* _Your task_
List every area of funding that the passage about the budget reconciliation bill says fell to the ax when the House passed its budget.

When Congress reconvened after its Columbus Day recess, the budget reconciliation bill was the first item of business. Among the expected cuts was one to food stamps. But when Senate Agriculture Committee Chair Saxby Chambliss (R-Ga.) introduced his “chairman’s mark,” there were no cuts in the Food Stamp Program. Objections from several committee Republicans, along with Democrats, had prompted the change. Those Republican senators were from states where faith-based organizations and leaders, including many Sojourners and Call to Renewal partners and allies, had actively pressed the lawmakers during recess visits not to cut crucial programs for the poor. The e-mails and calls to congressional offices, and letters to local newspapers, raised a moral and faith-based voice to protect the most vulnerable in society. Those religious voices were heard.
As the budget moved to the House, we said that a moral battle was unfolding, with our national integrity at stake. Politicians regularly pat faith communities on the back for serving the poor. It was now time for those same people of faith to turn around and tell their political leaders to change the priorities and policies that hurt the poor. We suggested that it was time for the members of Congress who talk about their Christian faith to dust off their Bibles and take a fresh look at what Jesus said about the poor; before votes were cast, some good Bible studies in the House of Representatives about God’s commands for social justice might be just what the political process needed.
In the early hours of the morning before leaving for their Thanksgiving break, the House passed a budget that cut $50 billion, including essential services for low-income families. Funding for health care, food stamps, foster care for neglected children, student loans, and enforcing child support orders all fell to the ax.

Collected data
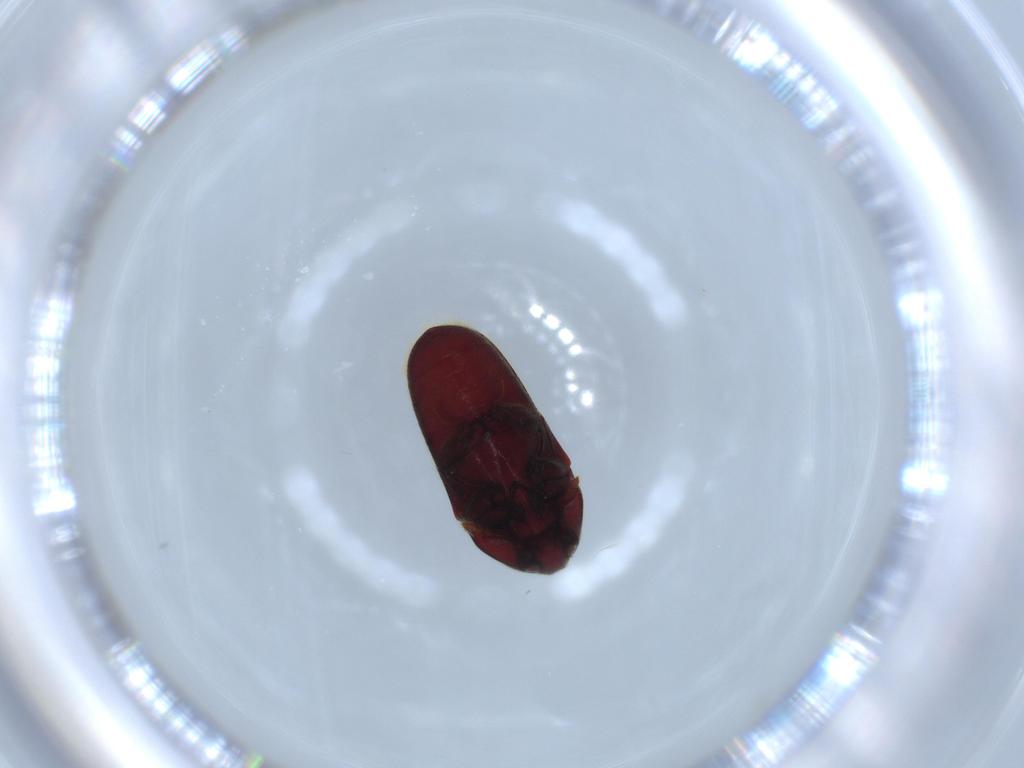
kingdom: Animalia
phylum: Arthropoda
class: Insecta
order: Coleoptera
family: Throscidae
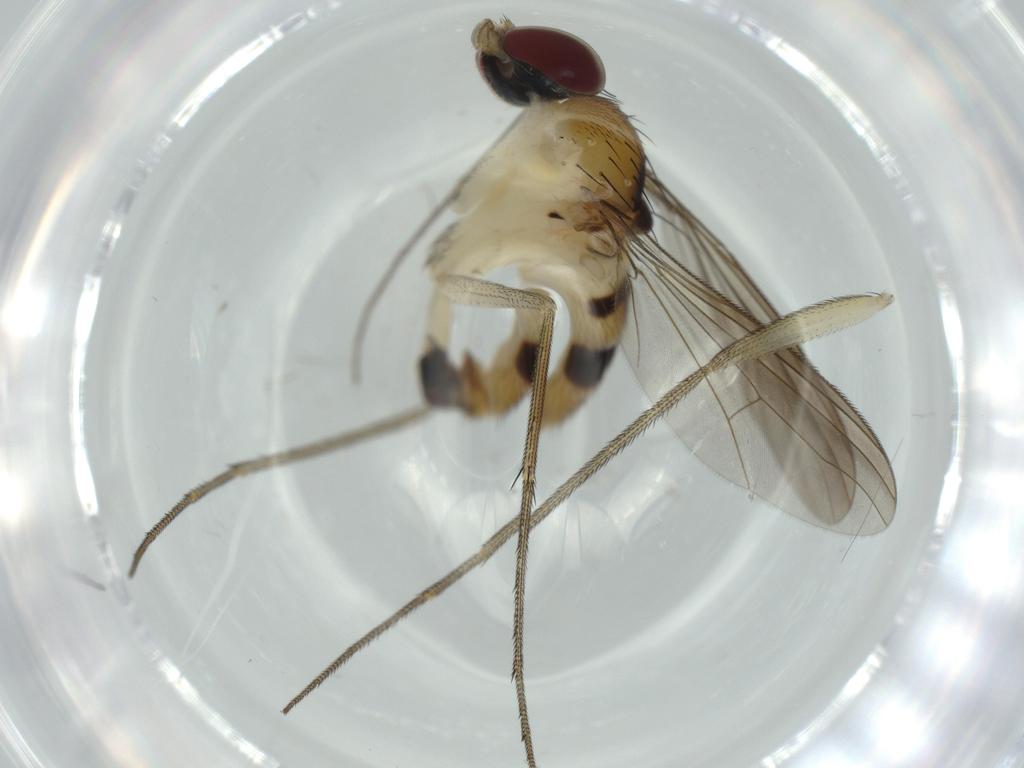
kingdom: Animalia
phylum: Arthropoda
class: Insecta
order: Diptera
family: Dolichopodidae
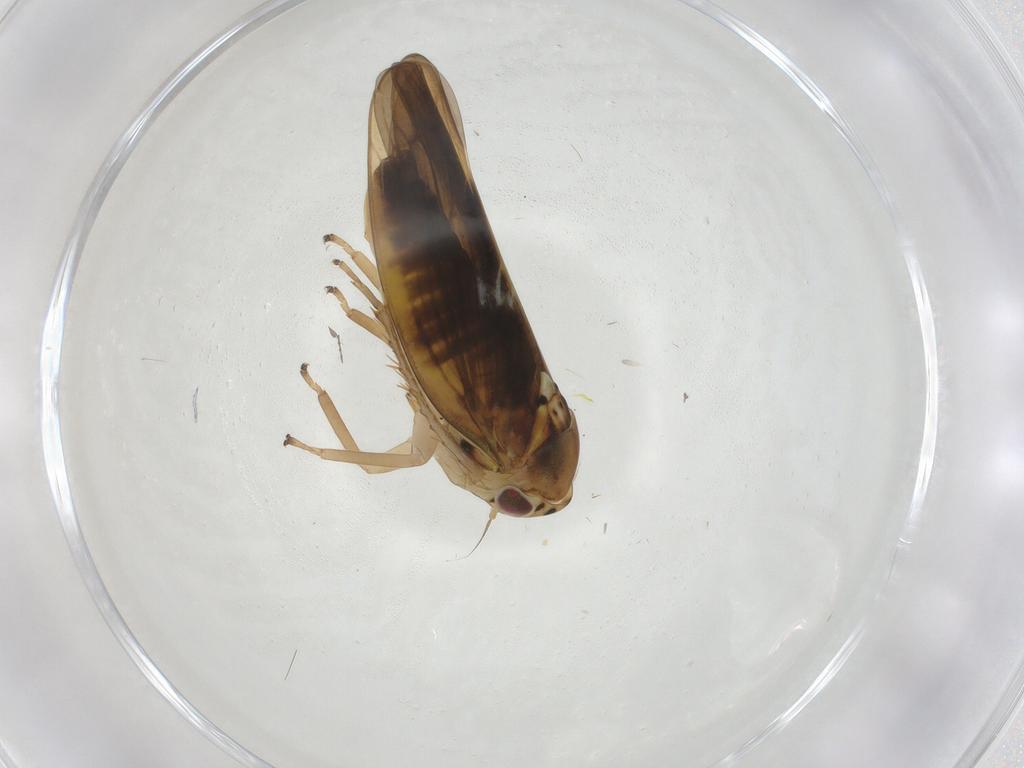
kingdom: Animalia
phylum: Arthropoda
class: Insecta
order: Hemiptera
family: Cicadellidae
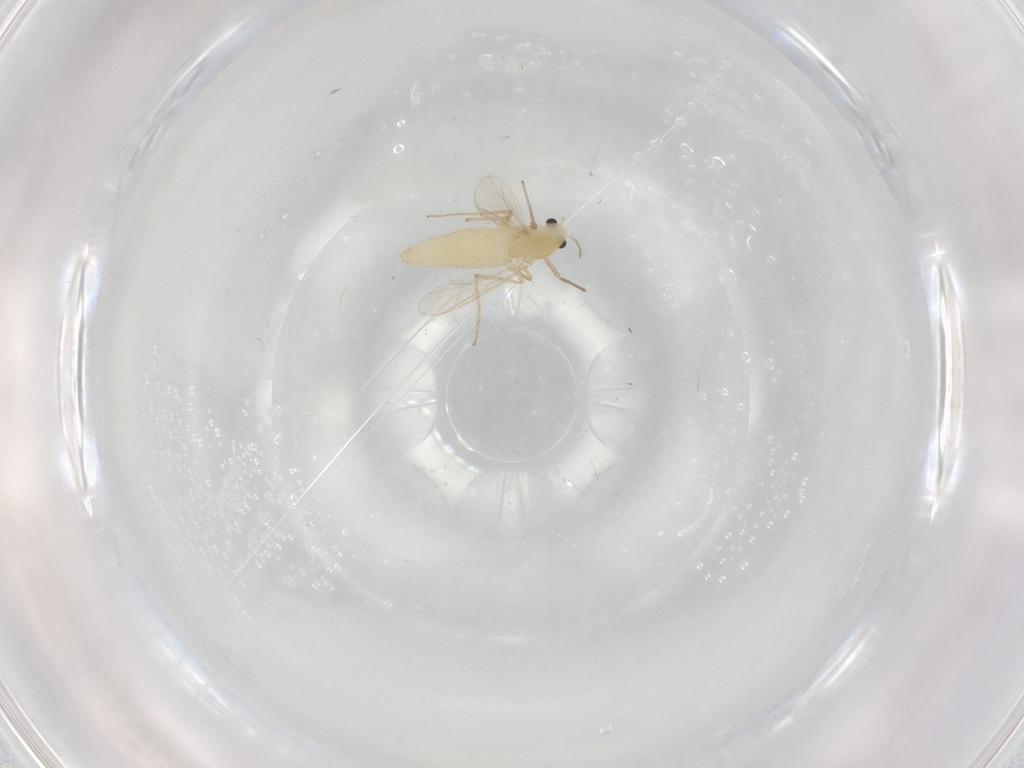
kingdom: Animalia
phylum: Arthropoda
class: Insecta
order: Diptera
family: Chironomidae
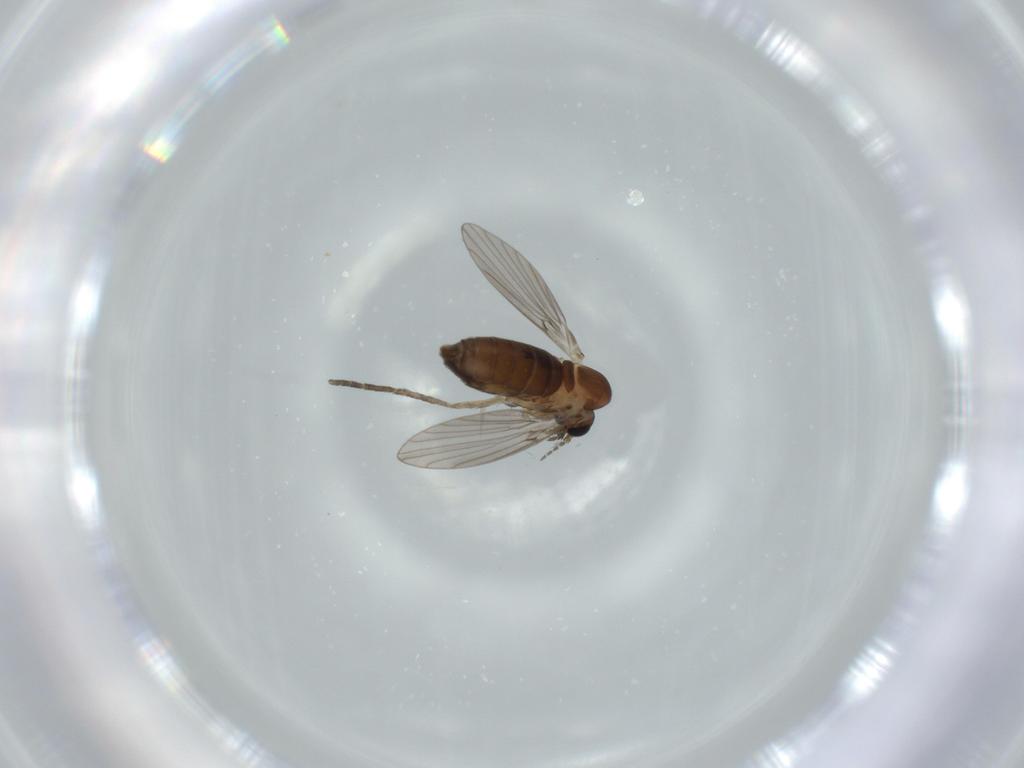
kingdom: Animalia
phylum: Arthropoda
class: Insecta
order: Diptera
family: Psychodidae
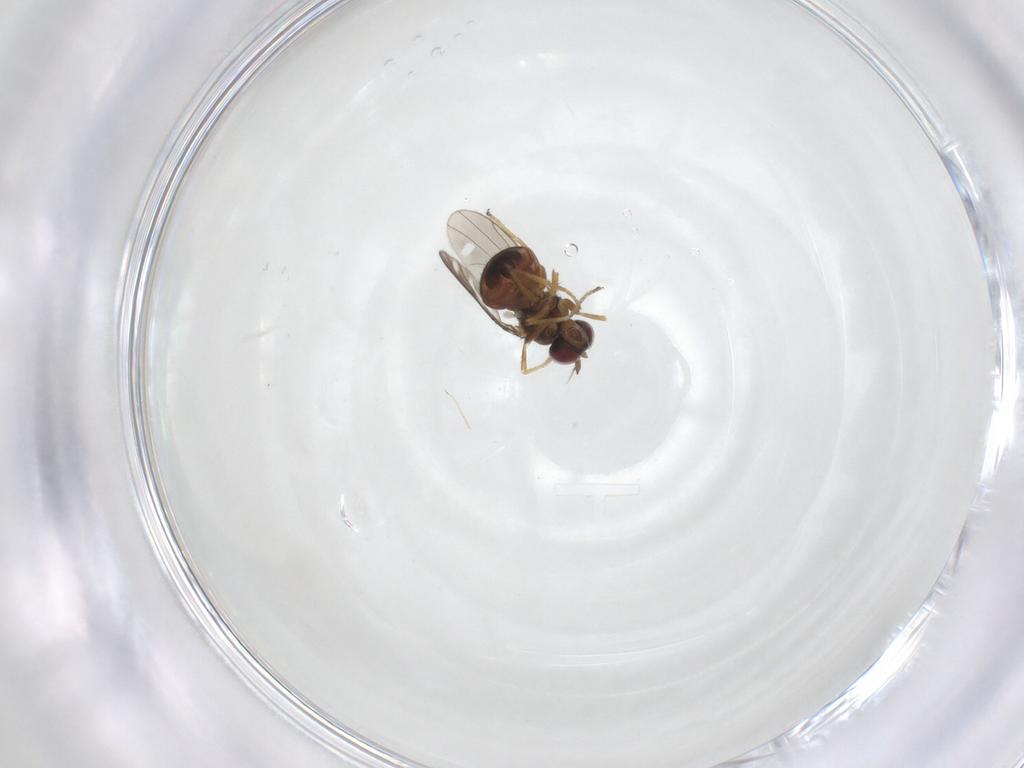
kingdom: Animalia
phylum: Arthropoda
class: Insecta
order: Diptera
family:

* _Finished task_
- Health care
- Food stamps
- Foster care for neglected children
- Student loans
- Enforcing child support orders